Estas fuentes de información no se incluyen en las encuestas nacionales sobre delincuencia. Además, la mayoría de los informes no muestran el número de incidentes violentos experimentados por mujeres maltratadas y sus hijos.

Los hombres violentos tienen más probabilidades de abusar de las drogas que los hombres no violentos. Las estimaciones del abuso de drogas por parte de hombres violentos varían del 52 al 85%, tasas tres veces mayores que las de los hombres no violentos según las estadísticas de SAMSHA. La víctima, así como el abusador, pueden estar usando en el momento de un incidente.

Un efecto del maltrato son las tasas más altas de consumo de drogas entre las víctimas que buscan hacer frente a la depresión, el miedo y el estrés. Los estudios de casos criminales de violencia doméstica encuentran que los incidentes relacionados con drogas tienen más probabilidades, no menos, de ser procesados ​​que los casos que no involucran el consumo de alcohol o drogas.

El abuso de drogas, ya sea ilegal o prescrito, está relacionado con la violencia de maneras muy complejas: el consumo crónico de drogas crea estrés en la dinámica familiar y el uso excesivo de drogas puede alterar el control del comportamiento en el adicto.

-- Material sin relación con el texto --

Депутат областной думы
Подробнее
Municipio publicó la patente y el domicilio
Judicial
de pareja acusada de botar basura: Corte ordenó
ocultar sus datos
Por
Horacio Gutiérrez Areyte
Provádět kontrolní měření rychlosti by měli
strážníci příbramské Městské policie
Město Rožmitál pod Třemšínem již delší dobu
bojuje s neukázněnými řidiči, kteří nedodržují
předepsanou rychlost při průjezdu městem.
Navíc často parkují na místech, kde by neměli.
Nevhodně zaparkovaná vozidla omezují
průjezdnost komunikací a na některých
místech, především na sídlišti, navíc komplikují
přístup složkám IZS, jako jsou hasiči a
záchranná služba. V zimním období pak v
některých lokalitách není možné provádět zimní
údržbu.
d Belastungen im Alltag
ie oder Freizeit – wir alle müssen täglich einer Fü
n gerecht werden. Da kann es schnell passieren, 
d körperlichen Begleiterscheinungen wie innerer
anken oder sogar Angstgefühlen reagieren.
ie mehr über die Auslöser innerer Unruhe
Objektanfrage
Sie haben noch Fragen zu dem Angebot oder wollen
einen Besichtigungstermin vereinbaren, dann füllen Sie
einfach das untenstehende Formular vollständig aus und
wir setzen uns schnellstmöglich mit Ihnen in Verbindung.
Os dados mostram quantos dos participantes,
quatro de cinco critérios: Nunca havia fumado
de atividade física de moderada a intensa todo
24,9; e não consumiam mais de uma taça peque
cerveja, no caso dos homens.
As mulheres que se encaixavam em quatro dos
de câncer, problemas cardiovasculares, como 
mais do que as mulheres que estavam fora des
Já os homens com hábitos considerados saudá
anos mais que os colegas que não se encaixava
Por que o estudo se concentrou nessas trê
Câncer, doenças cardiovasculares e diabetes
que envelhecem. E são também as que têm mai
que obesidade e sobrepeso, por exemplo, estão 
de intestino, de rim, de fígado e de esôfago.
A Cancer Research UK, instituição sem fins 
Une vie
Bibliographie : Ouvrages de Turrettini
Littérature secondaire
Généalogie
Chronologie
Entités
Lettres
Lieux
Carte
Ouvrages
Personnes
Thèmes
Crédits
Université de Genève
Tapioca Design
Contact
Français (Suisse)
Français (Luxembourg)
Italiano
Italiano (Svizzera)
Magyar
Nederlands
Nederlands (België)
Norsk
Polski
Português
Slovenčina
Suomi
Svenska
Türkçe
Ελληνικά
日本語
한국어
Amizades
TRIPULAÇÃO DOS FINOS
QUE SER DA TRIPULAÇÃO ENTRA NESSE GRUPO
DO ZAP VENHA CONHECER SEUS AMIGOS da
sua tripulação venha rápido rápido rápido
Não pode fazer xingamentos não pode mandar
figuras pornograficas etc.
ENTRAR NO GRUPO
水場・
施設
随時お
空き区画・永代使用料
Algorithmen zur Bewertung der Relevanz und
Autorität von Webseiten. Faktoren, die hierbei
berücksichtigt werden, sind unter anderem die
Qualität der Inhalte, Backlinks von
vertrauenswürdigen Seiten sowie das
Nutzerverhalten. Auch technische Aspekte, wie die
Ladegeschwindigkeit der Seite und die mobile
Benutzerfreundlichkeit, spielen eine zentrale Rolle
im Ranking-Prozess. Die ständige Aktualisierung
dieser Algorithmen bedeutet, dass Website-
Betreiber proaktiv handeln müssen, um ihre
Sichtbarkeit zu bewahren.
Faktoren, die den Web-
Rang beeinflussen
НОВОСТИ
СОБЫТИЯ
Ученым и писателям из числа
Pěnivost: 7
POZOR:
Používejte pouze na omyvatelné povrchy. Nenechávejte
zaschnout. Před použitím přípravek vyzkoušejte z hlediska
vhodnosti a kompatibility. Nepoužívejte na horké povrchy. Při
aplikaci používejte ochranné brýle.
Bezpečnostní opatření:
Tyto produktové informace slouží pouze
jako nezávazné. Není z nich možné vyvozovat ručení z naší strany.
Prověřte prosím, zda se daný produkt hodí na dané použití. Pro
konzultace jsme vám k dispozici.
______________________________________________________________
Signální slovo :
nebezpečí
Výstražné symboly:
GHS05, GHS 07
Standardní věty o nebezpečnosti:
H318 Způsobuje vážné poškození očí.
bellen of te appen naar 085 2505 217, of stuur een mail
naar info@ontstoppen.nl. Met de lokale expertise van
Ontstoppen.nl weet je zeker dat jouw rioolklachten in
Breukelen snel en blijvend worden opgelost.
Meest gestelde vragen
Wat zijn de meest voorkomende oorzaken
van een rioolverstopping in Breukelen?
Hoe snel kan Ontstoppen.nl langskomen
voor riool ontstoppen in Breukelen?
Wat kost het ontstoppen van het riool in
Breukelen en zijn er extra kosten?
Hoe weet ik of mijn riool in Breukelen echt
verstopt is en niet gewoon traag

La investigación sobre los vínculos entre el abuso del alcohol y la violencia encuentra que:
• Beber procede de actos de violencia familiar en 25 a 50% de todos los casos de violencia doméstica.
• Los abusadores de sustancias son violentos con mayor frecuencia e infligen lesiones más graves. Son más propensos a atacar a las parejas sexualmente y son más propensos a ser violentos fuera del hogar que los que no abusan de sustancias.
• El abuso de drogas aumenta la probabilidad de violencia doméstica; no solo durante los períodos de intoxicación, sino también durante los períodos de sobriedad.
• Las tasas más altas de abuso se encuentran en usuarios de drogas de moderados a grandes o adictos (no los que beben más). El uso crónico de drogas es un mejor predicador del maltrato que la intoxicación aguda por drogas a nivel social.


Instrucciones De Vídeo: I JORNADA NACIONAL E INTERNACIONAL SOBRE ABUSO DE DROGAS Y VIOLENCIA INTRAFAMILIAR (Octubre 2020).